• _Try it_
Render all of the material below as a Markdown table with two columns, Row and Line. Give each nonblank line its own numbered row, and leave out the blank lines.

==== Provided records ====

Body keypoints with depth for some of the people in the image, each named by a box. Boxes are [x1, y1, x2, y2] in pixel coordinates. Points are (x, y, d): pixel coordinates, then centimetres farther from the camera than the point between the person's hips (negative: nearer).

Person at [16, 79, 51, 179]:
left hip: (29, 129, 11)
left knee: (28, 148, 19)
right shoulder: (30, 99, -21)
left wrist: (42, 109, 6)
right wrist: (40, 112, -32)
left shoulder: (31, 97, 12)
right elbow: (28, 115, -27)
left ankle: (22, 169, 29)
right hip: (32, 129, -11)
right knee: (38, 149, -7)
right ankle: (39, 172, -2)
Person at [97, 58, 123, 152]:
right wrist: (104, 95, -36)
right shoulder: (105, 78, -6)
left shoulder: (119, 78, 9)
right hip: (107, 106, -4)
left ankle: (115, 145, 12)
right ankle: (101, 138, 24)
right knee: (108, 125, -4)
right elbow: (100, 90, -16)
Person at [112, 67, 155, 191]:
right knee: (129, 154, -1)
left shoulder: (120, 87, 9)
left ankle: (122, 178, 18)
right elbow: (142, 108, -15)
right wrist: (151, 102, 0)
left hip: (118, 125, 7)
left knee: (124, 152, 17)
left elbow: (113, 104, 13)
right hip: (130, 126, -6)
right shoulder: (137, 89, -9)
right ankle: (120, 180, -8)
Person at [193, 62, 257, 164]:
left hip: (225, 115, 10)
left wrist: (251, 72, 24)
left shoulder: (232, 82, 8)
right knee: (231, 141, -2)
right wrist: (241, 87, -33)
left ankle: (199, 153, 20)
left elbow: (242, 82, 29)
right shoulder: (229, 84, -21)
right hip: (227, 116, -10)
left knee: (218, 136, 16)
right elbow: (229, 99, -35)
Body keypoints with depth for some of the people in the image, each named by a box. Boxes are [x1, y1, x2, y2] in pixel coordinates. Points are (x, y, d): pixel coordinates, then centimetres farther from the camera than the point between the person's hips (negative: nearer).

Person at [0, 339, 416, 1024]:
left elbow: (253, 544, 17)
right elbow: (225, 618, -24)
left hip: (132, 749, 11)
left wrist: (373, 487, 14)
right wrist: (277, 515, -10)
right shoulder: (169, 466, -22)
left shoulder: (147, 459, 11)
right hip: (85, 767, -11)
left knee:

====

• _Solution to this exercise_
| Row | Line |
|---|---|
| 1 | Body keypoints with depth for some of the people in the image, each named by a box. Boxes are [x1, y1, x2, y2] in pixel coordinates. Points are (x, y, d): pixel coordinates, then centimetres farther from the camera than the point between the person's hips (negative: nearer). |
| 2 | Person at [16, 79, 51, 179]: |
| 3 | left hip: (29, 129, 11) |
| 4 | left knee: (28, 148, 19) |
| 5 | right shoulder: (30, 99, -21) |
| 6 | left wrist: (42, 109, 6) |
| 7 | right wrist: (40, 112, -32) |
| 8 | left shoulder: (31, 97, 12) |
| 9 | right elbow: (28, 115, -27) |
| 10 | left ankle: (22, 169, 29) |
| 11 | right hip: (32, 129, -11) |
| 12 | right knee: (38, 149, -7) |
| 13 | right ankle: (39, 172, -2) |
| 14 | Person at [97, 58, 123, 152]: |
| 15 | right wrist: (104, 95, -36) |
| 16 | right shoulder: (105, 78, -6) |
| 17 | left shoulder: (119, 78, 9) |
| 18 | right hip: (107, 106, -4) |
| 19 | left ankle: (115, 145, 12) |
| 20 | right ankle: (101, 138, 24) |
| 21 | right knee: (108, 125, -4) |
| 22 | right elbow: (100, 90, -16) |
| 23 | Person at [112, 67, 155, 191]: |
| 24 | right knee: (129, 154, -1) |
| 25 | left shoulder: (120, 87, 9) |
| 26 | left ankle: (122, 178, 18) |
| 27 | right elbow: (142, 108, -15) |
| 28 | right wrist: (151, 102, 0) |
| 29 | left hip: (118, 125, 7) |
| 30 | left knee: (124, 152, 17) |
| 31 | left elbow: (113, 104, 13) |
| 32 | right hip: (130, 126, -6) |
| 33 | right shoulder: (137, 89, -9) |
| 34 | right ankle: (120, 180, -8) |
| 35 | Person at [193, 62, 257, 164]: |
| 36 | left hip: (225, 115, 10) |
| 37 | left wrist: (251, 72, 24) |
| 38 | left shoulder: (232, 82, 8) |
| 39 | right knee: (231, 141, -2) |
| 40 | right wrist: (241, 87, -33) |
| 41 | left ankle: (199, 153, 20) |
| 42 | left elbow: (242, 82, 29) |
| 43 | right shoulder: (229, 84, -21) |
| 44 | right hip: (227, 116, -10) |
| 45 | left knee: (218, 136, 16) |
| 46 | right elbow: (229, 99, -35) |
| 47 | Body keypoints with depth for some of the people in the image, each named by a box. Boxes are [x1, y1, x2, y2] in pixel coordinates. Points are (x, y, d): pixel coordinates, then centimetres farther from the camera than the point between the person's hips (negative: nearer). |
| 48 | Person at [0, 339, 416, 1024]: |
| 49 | left elbow: (253, 544, 17) |
| 50 | right elbow: (225, 618, -24) |
| 51 | left hip: (132, 749, 11) |
| 52 | left wrist: (373, 487, 14) |
| 53 | right wrist: (277, 515, -10) |
| 54 | right shoulder: (169, 466, -22) |
| 55 | left shoulder: (147, 459, 11) |
| 56 | right hip: (85, 767, -11) |
| 57 | left knee: |